Problem details :: Format the entries starting at the line containing "family: Moraceae" and ending at the line containing "country: Venezuela", both included, as a two-column CSV with the header attribute,value. Give one row per entry, with the attribute text and its value each in a single quoted field and any line breaks replaced by spaces.

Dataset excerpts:

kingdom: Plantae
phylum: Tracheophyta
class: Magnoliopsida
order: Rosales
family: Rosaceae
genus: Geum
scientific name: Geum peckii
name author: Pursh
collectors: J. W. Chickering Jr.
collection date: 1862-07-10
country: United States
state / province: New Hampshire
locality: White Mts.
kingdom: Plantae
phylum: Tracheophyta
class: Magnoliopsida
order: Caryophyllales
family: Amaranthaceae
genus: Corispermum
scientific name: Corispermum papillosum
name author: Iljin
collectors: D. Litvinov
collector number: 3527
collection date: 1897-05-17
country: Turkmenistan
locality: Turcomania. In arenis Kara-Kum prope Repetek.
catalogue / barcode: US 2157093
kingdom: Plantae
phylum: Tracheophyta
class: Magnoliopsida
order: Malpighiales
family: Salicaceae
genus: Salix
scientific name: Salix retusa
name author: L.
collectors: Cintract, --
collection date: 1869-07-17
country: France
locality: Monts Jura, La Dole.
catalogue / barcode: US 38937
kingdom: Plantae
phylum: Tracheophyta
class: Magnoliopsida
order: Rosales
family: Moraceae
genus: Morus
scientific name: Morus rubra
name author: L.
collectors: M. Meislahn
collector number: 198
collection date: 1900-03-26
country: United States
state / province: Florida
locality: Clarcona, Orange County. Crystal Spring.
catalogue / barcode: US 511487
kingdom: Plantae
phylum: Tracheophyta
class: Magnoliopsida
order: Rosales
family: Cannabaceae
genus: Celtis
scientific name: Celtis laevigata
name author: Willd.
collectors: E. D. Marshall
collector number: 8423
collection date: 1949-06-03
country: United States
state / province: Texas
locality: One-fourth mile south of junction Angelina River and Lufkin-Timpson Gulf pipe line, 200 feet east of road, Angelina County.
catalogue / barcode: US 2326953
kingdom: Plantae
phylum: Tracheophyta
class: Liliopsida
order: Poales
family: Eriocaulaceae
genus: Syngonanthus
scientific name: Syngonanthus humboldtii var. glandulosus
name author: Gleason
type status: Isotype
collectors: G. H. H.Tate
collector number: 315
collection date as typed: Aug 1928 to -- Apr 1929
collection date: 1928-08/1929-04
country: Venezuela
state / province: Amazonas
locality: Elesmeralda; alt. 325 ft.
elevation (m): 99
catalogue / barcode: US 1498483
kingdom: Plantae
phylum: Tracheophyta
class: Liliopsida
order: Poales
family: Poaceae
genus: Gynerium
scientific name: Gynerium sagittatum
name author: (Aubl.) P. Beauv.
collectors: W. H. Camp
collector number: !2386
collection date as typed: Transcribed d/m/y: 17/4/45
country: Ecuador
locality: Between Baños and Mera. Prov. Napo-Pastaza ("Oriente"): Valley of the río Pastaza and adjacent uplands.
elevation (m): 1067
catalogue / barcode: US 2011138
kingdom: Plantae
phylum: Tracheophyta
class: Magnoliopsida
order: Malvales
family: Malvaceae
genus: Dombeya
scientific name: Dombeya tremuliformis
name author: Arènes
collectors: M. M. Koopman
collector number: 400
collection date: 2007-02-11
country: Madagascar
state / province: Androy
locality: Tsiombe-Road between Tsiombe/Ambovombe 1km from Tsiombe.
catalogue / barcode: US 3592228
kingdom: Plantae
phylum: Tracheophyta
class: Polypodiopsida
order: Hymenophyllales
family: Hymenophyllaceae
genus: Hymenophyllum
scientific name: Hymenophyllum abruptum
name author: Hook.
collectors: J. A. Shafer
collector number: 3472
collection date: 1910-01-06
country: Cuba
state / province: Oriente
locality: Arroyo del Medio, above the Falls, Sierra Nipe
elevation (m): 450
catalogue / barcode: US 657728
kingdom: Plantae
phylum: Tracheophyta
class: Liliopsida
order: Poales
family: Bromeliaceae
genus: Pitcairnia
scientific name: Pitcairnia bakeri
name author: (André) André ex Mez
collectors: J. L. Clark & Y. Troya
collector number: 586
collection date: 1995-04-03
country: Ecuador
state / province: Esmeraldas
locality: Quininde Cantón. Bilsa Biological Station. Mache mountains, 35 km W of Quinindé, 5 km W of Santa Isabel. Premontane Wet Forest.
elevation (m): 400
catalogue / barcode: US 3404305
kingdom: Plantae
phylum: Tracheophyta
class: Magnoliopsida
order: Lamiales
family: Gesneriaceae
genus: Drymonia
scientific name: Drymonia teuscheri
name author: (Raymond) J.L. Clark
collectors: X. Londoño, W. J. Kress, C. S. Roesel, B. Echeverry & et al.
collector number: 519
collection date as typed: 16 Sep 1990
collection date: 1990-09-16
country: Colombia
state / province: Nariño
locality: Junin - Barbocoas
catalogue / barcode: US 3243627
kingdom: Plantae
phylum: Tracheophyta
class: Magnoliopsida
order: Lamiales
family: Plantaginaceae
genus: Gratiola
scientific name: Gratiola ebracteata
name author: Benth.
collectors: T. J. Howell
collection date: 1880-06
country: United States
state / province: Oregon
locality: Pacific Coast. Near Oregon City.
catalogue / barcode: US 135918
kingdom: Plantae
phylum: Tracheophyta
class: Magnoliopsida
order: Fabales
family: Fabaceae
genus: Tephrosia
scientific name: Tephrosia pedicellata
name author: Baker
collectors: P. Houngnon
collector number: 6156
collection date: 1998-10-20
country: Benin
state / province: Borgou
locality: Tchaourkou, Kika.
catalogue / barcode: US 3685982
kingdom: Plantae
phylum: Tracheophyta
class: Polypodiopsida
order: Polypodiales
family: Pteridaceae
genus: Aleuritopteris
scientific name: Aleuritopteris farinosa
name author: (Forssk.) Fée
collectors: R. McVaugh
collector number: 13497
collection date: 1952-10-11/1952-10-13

Final result ::
attribute,value
"family:","Moraceae"
"genus:","Morus"
"scientific name:","Morus rubra"
"name author:","L."
"collectors:","M. Meislahn"
"collector number:","198"
"collection date:","1900-03-26"
"country:","United States"
"state / province:","Florida"
"locality:","Clarcona, Orange County. Crystal Spring."
"catalogue / barcode:","US 511487"
"kingdom:","Plantae"
"phylum:","Tracheophyta"
"class:","Magnoliopsida"
"order:","Rosales"
"family:","Cannabaceae"
"genus:","Celtis"
"scientific name:","Celtis laevigata"
"name author:","Willd."
"collectors:","E. D. Marshall"
"collector number:","8423"
"collection date:","1949-06-03"
"country:","United States"
"state / province:","Texas"
"locality:","One-fourth mile south of junction Angelina River and Lufkin-Timpson Gulf pipe line, 200 feet east of road, Angelina County."
"catalogue / barcode:","US 2326953"
"kingdom:","Plantae"
"phylum:","Tracheophyta"
"class:","Liliopsida"
"order:","Poales"
"family:","Eriocaulaceae"
"genus:","Syngonanthus"
"scientific name:","Syngonanthus humboldtii var. glandulosus"
"name author:","Gleason"
"type status:","Isotype"
"collectors:","G. H. H.Tate"
"collector number:","315"
"collection date as typed:","Aug 1928 to -- Apr 1929"
"collection date:","1928-08/1929-04"
"country:","Venezuela"